### DIRECTIONS FOR THIS TASK:
Retype the text of the listing, from its start through the line containing "Advertisment", with both ends included. Leave the pictures out.

### GIVEN DATA:
================

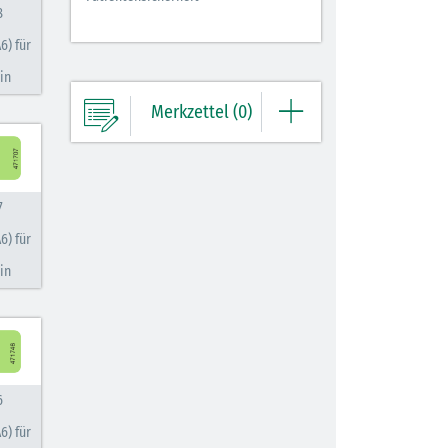
8
6) für
in
Merkzettel (0)
Ihre Merkliste enthält derzeit keine
Einträge.
7
6) für
ZUM MERKZETTEL
in
6
6) für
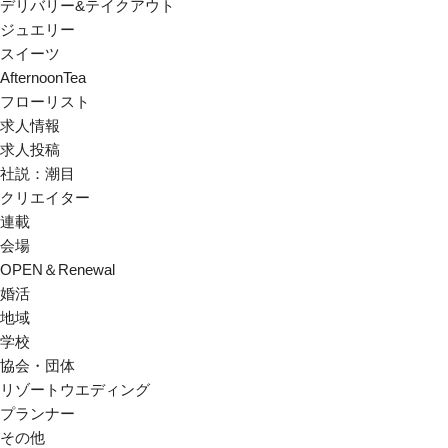
デリバリー&テイクアウト
ジュエリー
スイーツ
AfternoonTea
フローリスト
求人情報
求人投稿
社説：潮目
クリエイター
連載
会場
OPEN＆Renewal
婚活
地域
学校
協会・団体
リゾートウエディング
プランナー
その他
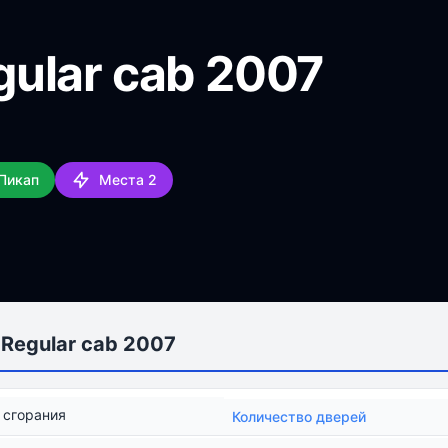
ular cab 2007
 Пикап
Места 2
Regular cab 2007
 сгорания
Количество дверей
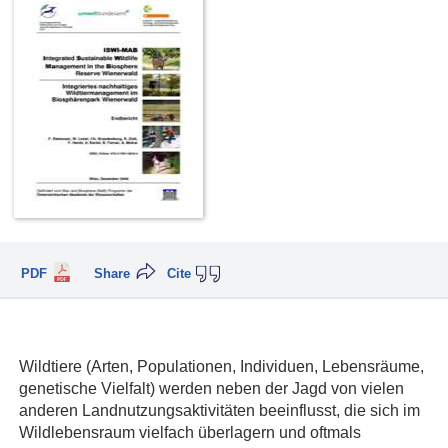
PDF
Share
Cite
Wildtiere (Arten, Populationen, Individuen, Lebensräume,
genetische Vielfalt) werden neben der Jagd von vielen
anderen Landnutzungsaktivitäten beeinflusst, die sich im
Wildlebensraum vielfach überlagern und oftmals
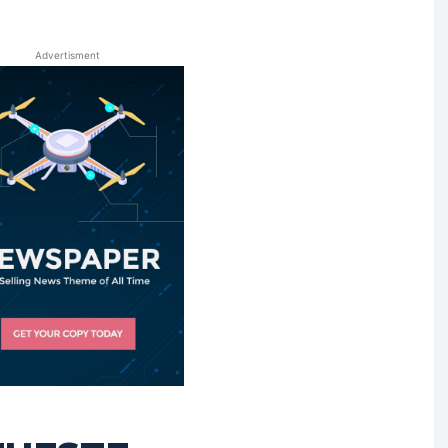
Advertisment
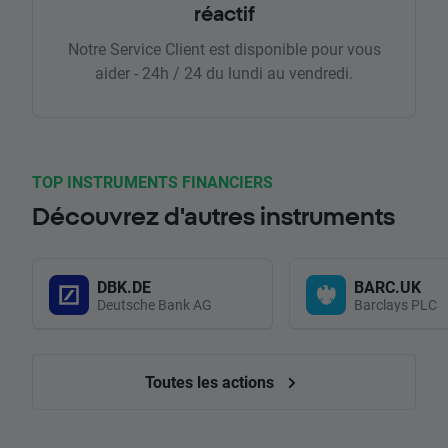
réactif
Notre Service Client est disponible pour vous
aider - 24h / 24 du lundi au vendredi.
TOP INSTRUMENTS FINANCIERS
Découvrez d'autres instruments
DBK.DE
BARC.UK
Deutsche Bank AG
Barclays PLC
Toutes les actions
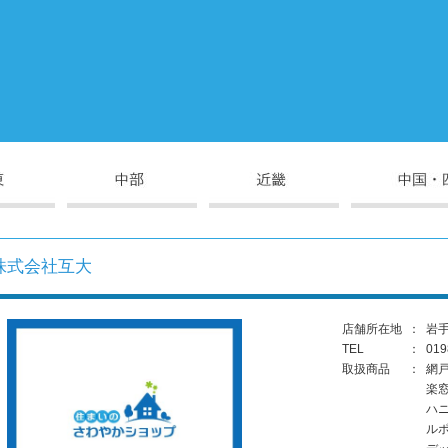
株式会社互大
店舗所在地
：
岩手
TEL
：
019
取扱商品
：
網
楽
ハ
ル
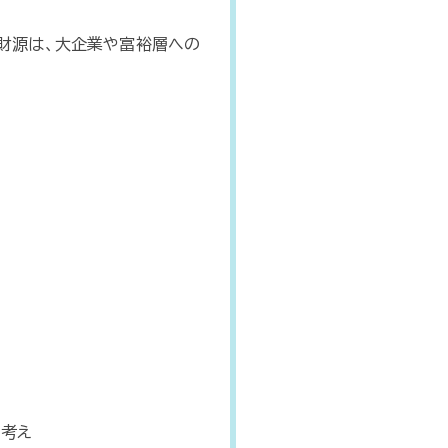
財源は、大企業や富裕層への
？
む考え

================

### RESPONSE BELOW:
8
6) für
in
Merkzettel (0)
Ihre Merkliste enthält derzeit keine
Einträge.
7
6) für
ZUM MERKZETTEL
in
6
6) für
デリバリー&テイクアウト
ジュエリー
スイーツ
AfternoonTea
フローリスト
求人情報
求人投稿
社説：潮目
クリエイター
連載
会場
OPEN＆Renewal
婚活
地域
学校
協会・団体
リゾートウエディング
プランナー
その他
ular cab 2007
 Пикап
Места 2
Regular cab 2007
 сгорания
Количество дверей
PDF
Share
Cite
Wildtiere (Arten, Populationen, Individuen, Lebensräume,
genetische Vielfalt) werden neben der Jagd von vielen
anderen Landnutzungsaktivitäten beeinflusst, die sich im
Wildlebensraum vielfach überlagern und oftmals
Advertisment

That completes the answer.